Extract:
== Segment start ==

Bobby Thomson is carried off the field by adoring fans after his home run sent the New York Giants to the 1951 World Series. Getty Images

Prior to the modern era of convoluted playoff brackets and Wild Card showdowns, the World Series was played between the winners of the American and National Leagues. It was as simple as that. Find yourself at the top of your league at the end of September and you’ll punch your ticket to the Fall Classic. If there was a tie, there would be a three-game playoff to determine the winner. For most of the 1951 season, the Brooklyn Dodgers looked like the sure victors. After taking the lead in the National League in the middle of May, it was hard to deny that they were the team to beat. Beginning in August, however, the Giants began to surge. After a sixteen-game winning streak and stellar play down the stretch, they found themselves in a tie with the Dodgers before the final game of the season.

== Segment end ==

Records shown:
== Segment start ==

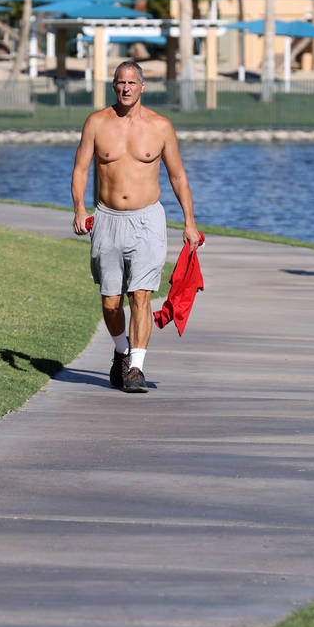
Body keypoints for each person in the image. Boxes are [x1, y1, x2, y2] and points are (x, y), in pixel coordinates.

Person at [71, 60, 202, 393]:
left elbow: (177, 176)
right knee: (110, 301)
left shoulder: (160, 126)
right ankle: (121, 352)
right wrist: (78, 209)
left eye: (132, 83)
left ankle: (136, 369)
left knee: (140, 296)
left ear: (143, 86)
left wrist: (189, 221)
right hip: (107, 218)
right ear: (114, 86)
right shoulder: (97, 123)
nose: (126, 88)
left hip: (147, 220)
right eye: (120, 83)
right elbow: (81, 169)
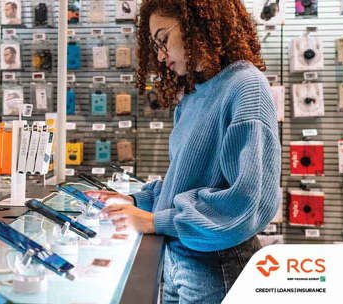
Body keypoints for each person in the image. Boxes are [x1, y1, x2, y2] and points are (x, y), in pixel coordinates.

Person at [85, 0, 281, 303]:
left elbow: (246, 200)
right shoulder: (192, 96)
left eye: (163, 40)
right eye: (155, 46)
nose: (161, 56)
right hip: (179, 259)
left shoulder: (246, 86)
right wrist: (136, 200)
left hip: (217, 265)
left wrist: (153, 221)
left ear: (197, 23)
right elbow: (184, 183)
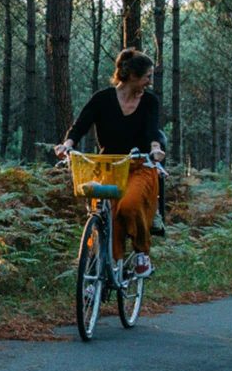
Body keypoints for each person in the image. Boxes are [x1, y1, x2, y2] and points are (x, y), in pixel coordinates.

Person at [55, 48, 164, 278]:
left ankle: (142, 253)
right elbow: (80, 125)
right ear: (133, 76)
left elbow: (153, 130)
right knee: (108, 219)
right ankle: (103, 273)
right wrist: (68, 144)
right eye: (148, 76)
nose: (150, 82)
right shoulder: (103, 99)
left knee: (130, 204)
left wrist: (155, 149)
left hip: (140, 166)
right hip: (109, 168)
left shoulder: (150, 101)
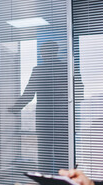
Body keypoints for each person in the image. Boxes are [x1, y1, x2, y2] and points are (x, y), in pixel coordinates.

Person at [10, 41, 83, 174]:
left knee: (45, 157)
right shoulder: (68, 67)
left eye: (43, 52)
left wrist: (14, 109)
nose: (42, 55)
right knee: (63, 157)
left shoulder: (39, 70)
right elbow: (80, 93)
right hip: (64, 121)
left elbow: (28, 94)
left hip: (46, 122)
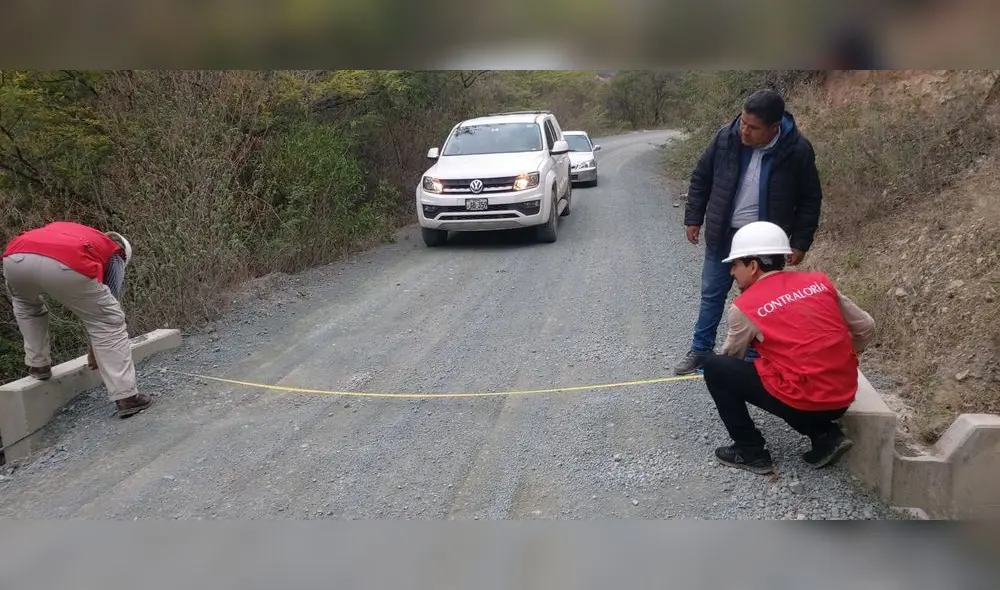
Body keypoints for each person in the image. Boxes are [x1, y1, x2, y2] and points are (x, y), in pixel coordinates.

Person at [701, 221, 876, 475]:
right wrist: (835, 355)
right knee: (781, 370)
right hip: (844, 395)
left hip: (807, 401)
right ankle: (825, 436)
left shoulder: (745, 305)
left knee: (717, 368)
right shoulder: (819, 282)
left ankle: (750, 450)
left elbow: (732, 359)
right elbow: (866, 327)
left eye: (735, 265)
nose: (731, 273)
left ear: (753, 265)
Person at [675, 88, 824, 375]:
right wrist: (693, 217)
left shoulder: (796, 150)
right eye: (743, 122)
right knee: (712, 294)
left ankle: (756, 358)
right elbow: (701, 177)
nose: (744, 130)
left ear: (774, 127)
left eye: (753, 127)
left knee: (763, 303)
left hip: (766, 244)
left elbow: (810, 199)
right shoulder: (725, 137)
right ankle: (700, 351)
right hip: (724, 234)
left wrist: (801, 241)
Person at [2, 221, 153, 418]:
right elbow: (105, 309)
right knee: (109, 321)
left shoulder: (77, 233)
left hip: (15, 258)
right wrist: (95, 351)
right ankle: (126, 396)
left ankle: (38, 364)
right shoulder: (116, 253)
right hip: (66, 262)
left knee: (27, 308)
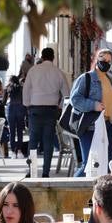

== Segment end ==

Problem statement: In the baseball passage, when did the Brooklyn Dodgers take the lead in the National League during the 1951 season? The items have nothing to do with the baseball passage.

Solved exercise: In the middle of May.